La Turquie, qui cherche à renouer avec Ryad dont elle a besoin pour soutenir son économie en difficulté, a décidé d’en finir avec l’affaire Jamal Khashoggi, journaliste saoudien assassiné et démembré en 2018 à Istanbul.

Transfert du dossier
Le procureur du tribunal d’Istanbul devant lequel se tenait depuis 2020 le procès par contumace de 26 ressortissants saoudiens accusés de ce crime particulièrement odieux a demandé jeudi à " clore " le dossier et à le transférer à l’Arabie saoudite. Une demande aussitôt qualifiée de " terrible nouvelle " par l’association Reporters sans frontières à Istanbul, qui assure qu’elle répond à une requête de l’Arabie saoudite " déposée le 13 mars dernier ".Selon l’agence de presse privée DHA, le procureur a défendu sa position en faisant valoir que " l’affaire traîne parce que les ordres de la cour ne peuvent être exécutés, les accusés étant des ressortissants étrangers ". Sur Twitter, la fiancée de M. Khashoggi, Hatice Cengiz, a souligné que le procureur suivait ainsi les autorités saoudiennes: " A l’audience d’aujourd’hui, le procureur a demandé, conformément à la demande saoudienne, le transfert du dossier en Arabie Saoudite et sa finalisation en Turquie ", a-t-elle écrit. Dans un entretien récent à l’AFP, Mme Cengiz exhortait la Turquie, son pays, à " insister pour que justice soit faite " et à ne pas renoncer au profit d’un rapprochement avec Ryad. Le procès de 26 ressortissants saoudiens accusés par la Turquie d’avoir assassiné Jamal Khashoggi s’était ouvert devant le tribunal d’Istanbul en juillet 2020, en l’absence des intéressés. La prochaine audience reste pour l’heure programmée pour le 7 avril.

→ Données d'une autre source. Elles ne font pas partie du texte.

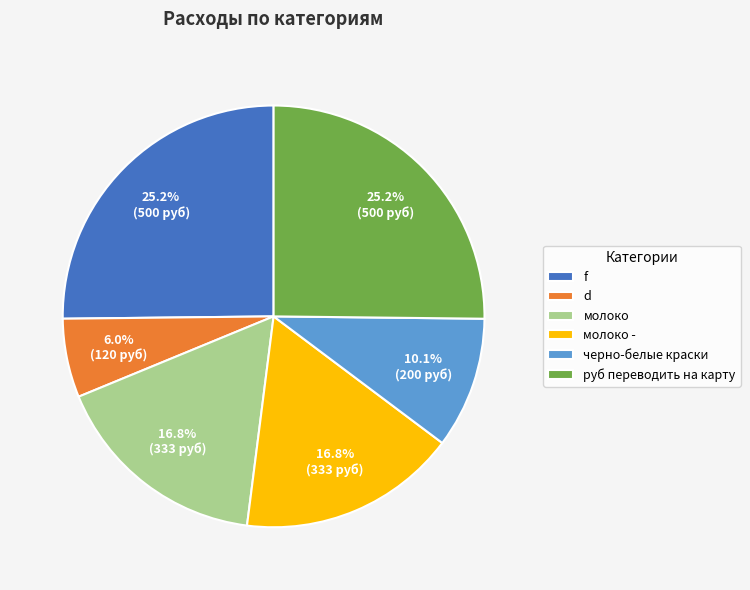

Which slice is the smallest?

d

Realpolitik face à l’inflation

Le journaliste saoudien de 59 ans, détracteur du pouvoir de la famille royale saoudienne et collaborateur du Washington Post, a été assassiné et son corps découpé le 2 octobre 2018 à l’intérieur du consulat d’Arabie saoudite à Istanbul, où il s’était rendu pour obtenir un document, selon la Turquie. Ce jour-là, Mme Cengiz l’attendait dans la rue, devant les locaux. Mais M. Khashoggi n’a jamais réapparu et ses restes n’ont jamais été retrouvés. Cette affaire empoisonne les relations entre les deux puissances régionales sunnites.

Mais Ankara, en proie à une crise économique et à une inflation au plus haut depuis 20 ans (près de 55% sur les douze derniers mois), cherche depuis plusieurs mois le rapprochement avec Ryad. Le président turc Recep Tayyip Erdogan avait annoncé début janvier une visite imminente en Arabie Saoudite – qui n’a pas eu lieu à ce jour. Dans un entretien télévisé jeudi matin, le ministre turc des Affaires étrangères Mevlüt Cavusoglu a reconnu que " des étapes importantes vers la normalisation des relations (avec l’Arabie saoudite) sont en cours ". " La coopération judiciaire a atteint un meilleur niveau ", a-t-il ajouté.

Pour Erol Önderoglu, représentant de RSF en Turquie contacté par l’AFP, " transférer le dossier vers Ryad, où le monde a déjà assisté à une mascarade de justice, est une terrible nouvelle pour ceux qui souhaitent obtenir justice pour le journaliste ". " RSF encourage le ministère turc de la Justice à s’opposer à cette demande déposée le 13 mars dernier par l’Arabie Saoudite ", insiste-t-il en notant que " le dossier Khashoggi semble cette fois-ci victime du rapprochement diplomatique entre la Turquie et le royaume " saoudien.

Multipliant depuis quelques mois des initiatives pour renouer des liens avec plusieurs puissances régionales, M. Erdogan a déclaré début décembre vouloir développer les relations d’Ankara avec les pays du Golfe, " sans distinction ". Les relations entre Ankara et Ryad s’étaient dégradées en 2017 lors du blocus du Qatar, un proche allié de la Turquie, décrété par l’Arabie Saoudite et suivi par les Émirats.